Wang Jun, Bhalerao Abhir, Yin Terry, See Simon, He Yulan
IEEE J Biomed Health Inform. 2024 Jan 16;PP. doi: 10.1109/JBHI.2024.3354712.
Radiology report generation (RRG) has gained increasing research attention because of its huge potential to mitigate medical resource shortages and aid the process of disease decision making by radiologists. Recent advancements in Radiology Report Generation (RRG) are largely driven by improving a model's capabilities in encoding single-modal feature representations, while few studies explicitly explore the cross-modal alignment between image regions and words. Radiologists typically focus first on abnormal image regions before composing the corresponding text descriptions, thus cross-modal alignment is of great importance to learn a RRG model which is aware of abnormalities in the image. Motivated by this, we propose a Class Activation Map guided Attention Network (CAMANet) which explicitly promotes cross-modal alignment by employing aggregated class activation maps to supervise cross-modal attention learning, and simultaneously enrich the discriminative information. Experimental results demonstrate that CAMANet outperforms previous SOTA methods on two commonly used RRG benchmarks.
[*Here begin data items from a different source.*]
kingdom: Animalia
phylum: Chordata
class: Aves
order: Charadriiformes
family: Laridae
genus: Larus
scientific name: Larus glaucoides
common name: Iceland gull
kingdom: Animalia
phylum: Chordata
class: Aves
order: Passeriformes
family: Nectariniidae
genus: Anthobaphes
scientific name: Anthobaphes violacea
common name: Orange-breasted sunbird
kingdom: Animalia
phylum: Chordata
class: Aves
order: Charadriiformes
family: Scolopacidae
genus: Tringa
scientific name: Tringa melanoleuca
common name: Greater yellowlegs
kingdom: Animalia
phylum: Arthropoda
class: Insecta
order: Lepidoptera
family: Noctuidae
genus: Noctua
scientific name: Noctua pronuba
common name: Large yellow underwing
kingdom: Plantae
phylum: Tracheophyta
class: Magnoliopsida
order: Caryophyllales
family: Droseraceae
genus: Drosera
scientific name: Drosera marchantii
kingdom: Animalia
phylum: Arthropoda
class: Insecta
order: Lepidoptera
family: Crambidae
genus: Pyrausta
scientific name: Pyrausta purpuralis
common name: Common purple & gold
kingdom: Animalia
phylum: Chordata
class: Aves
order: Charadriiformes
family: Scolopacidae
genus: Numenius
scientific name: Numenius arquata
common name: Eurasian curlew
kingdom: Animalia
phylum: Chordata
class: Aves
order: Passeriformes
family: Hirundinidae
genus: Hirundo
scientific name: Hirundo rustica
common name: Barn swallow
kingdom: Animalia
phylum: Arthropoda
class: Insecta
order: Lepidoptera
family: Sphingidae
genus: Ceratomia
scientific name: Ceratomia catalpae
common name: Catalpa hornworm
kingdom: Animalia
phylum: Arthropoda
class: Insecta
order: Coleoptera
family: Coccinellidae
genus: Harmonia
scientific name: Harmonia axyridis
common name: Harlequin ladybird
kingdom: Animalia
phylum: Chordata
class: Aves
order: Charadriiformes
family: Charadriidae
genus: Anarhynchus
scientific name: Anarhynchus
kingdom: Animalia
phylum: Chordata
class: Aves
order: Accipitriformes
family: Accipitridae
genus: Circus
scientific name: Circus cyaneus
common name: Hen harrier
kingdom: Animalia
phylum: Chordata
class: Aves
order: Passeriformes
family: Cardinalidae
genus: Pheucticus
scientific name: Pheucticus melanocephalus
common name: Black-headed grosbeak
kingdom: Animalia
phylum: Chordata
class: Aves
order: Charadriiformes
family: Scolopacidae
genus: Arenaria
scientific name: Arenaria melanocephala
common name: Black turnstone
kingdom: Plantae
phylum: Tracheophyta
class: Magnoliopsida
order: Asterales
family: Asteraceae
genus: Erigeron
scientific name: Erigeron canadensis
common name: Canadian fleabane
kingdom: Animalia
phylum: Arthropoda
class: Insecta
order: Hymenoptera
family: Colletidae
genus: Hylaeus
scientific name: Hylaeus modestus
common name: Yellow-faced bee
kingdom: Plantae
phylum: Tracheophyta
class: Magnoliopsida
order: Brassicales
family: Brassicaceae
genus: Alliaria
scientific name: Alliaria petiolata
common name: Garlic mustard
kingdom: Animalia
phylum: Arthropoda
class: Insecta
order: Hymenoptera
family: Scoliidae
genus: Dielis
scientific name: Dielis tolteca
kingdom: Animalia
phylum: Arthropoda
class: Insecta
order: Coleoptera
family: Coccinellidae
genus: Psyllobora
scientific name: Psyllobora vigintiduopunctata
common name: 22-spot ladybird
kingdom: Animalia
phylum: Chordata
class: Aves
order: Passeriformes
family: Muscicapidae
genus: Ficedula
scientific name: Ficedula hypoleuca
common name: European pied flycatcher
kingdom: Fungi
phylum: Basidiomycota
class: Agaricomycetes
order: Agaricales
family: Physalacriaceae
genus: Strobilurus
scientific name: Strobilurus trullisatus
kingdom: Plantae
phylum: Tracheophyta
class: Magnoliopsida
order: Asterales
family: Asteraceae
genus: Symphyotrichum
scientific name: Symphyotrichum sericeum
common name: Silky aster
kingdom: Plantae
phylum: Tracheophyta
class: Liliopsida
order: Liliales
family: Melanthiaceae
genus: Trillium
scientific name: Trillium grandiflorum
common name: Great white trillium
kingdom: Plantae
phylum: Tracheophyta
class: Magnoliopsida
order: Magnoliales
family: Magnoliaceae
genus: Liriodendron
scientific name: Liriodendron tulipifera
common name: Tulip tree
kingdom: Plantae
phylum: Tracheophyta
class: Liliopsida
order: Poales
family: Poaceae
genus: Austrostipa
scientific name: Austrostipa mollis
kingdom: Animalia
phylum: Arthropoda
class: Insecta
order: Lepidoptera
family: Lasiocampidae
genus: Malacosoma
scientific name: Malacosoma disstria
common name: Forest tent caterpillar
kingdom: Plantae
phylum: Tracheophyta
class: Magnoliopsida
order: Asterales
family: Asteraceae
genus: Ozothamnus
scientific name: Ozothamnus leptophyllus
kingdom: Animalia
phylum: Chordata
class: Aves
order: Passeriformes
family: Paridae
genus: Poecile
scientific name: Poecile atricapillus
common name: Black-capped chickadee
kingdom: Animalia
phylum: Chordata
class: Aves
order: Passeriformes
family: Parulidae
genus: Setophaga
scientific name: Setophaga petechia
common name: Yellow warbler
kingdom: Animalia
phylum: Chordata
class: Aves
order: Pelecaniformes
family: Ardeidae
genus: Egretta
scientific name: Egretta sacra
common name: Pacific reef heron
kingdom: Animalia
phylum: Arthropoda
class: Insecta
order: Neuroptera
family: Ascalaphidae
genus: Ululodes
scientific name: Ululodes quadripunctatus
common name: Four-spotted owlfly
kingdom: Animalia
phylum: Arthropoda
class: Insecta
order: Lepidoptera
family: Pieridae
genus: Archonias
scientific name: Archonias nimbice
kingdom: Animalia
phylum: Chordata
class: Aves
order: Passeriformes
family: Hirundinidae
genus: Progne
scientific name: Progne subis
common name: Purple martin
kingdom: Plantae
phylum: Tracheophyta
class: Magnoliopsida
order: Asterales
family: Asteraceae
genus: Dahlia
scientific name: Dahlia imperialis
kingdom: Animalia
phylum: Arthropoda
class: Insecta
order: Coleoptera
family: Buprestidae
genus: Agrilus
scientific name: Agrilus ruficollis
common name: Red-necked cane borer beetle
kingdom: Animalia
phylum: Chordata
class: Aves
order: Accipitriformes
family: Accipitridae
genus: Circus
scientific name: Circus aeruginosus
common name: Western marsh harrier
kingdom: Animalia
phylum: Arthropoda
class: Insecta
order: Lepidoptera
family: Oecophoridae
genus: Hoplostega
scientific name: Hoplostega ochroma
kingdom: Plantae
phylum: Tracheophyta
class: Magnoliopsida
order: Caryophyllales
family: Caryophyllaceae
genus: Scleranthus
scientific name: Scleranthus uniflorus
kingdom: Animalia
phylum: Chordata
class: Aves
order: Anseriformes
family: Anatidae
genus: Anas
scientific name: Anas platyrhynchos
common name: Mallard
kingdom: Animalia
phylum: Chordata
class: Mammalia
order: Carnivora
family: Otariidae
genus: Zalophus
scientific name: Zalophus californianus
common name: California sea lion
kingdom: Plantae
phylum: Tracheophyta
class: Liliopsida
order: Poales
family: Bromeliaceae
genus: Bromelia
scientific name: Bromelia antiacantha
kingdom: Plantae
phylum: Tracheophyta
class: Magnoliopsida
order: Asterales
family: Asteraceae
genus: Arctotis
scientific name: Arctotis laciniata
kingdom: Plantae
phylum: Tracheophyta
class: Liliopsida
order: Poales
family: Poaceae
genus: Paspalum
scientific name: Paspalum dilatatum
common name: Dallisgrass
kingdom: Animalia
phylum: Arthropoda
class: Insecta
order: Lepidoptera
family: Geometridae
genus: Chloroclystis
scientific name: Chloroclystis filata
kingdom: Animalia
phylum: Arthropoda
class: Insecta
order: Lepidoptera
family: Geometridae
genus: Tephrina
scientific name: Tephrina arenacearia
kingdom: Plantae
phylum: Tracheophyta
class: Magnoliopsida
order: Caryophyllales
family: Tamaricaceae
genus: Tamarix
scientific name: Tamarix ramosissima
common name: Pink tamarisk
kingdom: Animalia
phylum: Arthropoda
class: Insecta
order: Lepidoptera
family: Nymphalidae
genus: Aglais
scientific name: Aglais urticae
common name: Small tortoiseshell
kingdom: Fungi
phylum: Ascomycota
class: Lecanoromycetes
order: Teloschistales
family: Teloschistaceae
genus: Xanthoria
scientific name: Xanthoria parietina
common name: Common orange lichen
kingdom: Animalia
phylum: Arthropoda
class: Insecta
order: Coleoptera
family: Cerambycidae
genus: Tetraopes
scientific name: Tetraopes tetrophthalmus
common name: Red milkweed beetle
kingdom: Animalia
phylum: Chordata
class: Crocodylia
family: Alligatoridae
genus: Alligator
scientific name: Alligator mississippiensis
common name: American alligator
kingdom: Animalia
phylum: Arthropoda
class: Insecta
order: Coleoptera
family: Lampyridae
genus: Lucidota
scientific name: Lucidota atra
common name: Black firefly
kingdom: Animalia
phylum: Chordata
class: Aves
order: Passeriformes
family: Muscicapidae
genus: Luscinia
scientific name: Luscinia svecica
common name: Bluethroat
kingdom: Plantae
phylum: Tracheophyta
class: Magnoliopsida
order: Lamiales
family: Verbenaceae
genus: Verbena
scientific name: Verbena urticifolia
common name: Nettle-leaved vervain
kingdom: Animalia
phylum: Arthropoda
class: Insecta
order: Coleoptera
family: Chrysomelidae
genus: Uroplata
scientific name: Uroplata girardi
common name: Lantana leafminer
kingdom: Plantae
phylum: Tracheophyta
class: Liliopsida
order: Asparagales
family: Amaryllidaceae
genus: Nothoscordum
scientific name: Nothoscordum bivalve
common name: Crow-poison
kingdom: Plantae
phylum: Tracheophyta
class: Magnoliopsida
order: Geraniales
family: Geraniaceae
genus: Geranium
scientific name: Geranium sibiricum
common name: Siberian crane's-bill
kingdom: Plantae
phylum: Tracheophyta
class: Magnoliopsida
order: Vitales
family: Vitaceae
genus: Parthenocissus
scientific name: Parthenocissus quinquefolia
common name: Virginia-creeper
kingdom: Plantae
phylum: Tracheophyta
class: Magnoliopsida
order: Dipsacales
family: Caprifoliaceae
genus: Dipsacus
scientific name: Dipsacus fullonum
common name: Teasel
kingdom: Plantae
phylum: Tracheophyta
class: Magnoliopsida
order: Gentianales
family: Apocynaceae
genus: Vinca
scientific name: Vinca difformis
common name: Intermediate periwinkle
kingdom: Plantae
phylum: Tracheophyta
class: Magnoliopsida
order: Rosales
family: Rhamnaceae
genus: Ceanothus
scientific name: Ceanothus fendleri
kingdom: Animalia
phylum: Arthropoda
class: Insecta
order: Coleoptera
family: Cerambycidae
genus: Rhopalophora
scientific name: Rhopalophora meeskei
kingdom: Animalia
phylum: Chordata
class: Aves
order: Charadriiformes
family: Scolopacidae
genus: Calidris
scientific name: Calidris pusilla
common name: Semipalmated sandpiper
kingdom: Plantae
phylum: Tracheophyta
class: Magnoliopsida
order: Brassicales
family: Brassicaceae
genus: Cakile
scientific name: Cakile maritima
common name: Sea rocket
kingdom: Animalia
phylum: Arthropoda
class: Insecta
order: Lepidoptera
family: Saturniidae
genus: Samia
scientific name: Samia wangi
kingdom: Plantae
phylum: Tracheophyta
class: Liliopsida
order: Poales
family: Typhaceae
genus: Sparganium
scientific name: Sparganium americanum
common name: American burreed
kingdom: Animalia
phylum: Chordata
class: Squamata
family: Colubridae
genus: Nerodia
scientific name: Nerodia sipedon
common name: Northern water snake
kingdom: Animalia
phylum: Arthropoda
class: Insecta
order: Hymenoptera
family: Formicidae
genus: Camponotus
放射学报告生成(RRG)因其在缓解医疗资源短缺以及辅助放射科医生进行疾病决策过程方面的巨大潜力而受到越来越多的研究关注。放射学报告生成(RRG)的最新进展很大程度上是由提高模型在编码单模态特征表示方面的能力所驱动的,而很少有研究明确探索图像区域和单词之间的跨模态对齐。放射科医生在撰写相应的文本描述之前通常首先关注异常图像区域,因此跨模态对齐对于学习一个能够识别图像中异常情况的RRG模型非常重要。受此启发,我们提出了一种类激活映射引导注意力网络(CAMANet),该网络通过使用聚合类激活映射来监督跨模态注意力学习,从而明确促进跨模态对齐,并同时丰富判别信息。实验结果表明,CAMANet在两个常用的RRG基准测试中优于先前的最优方法。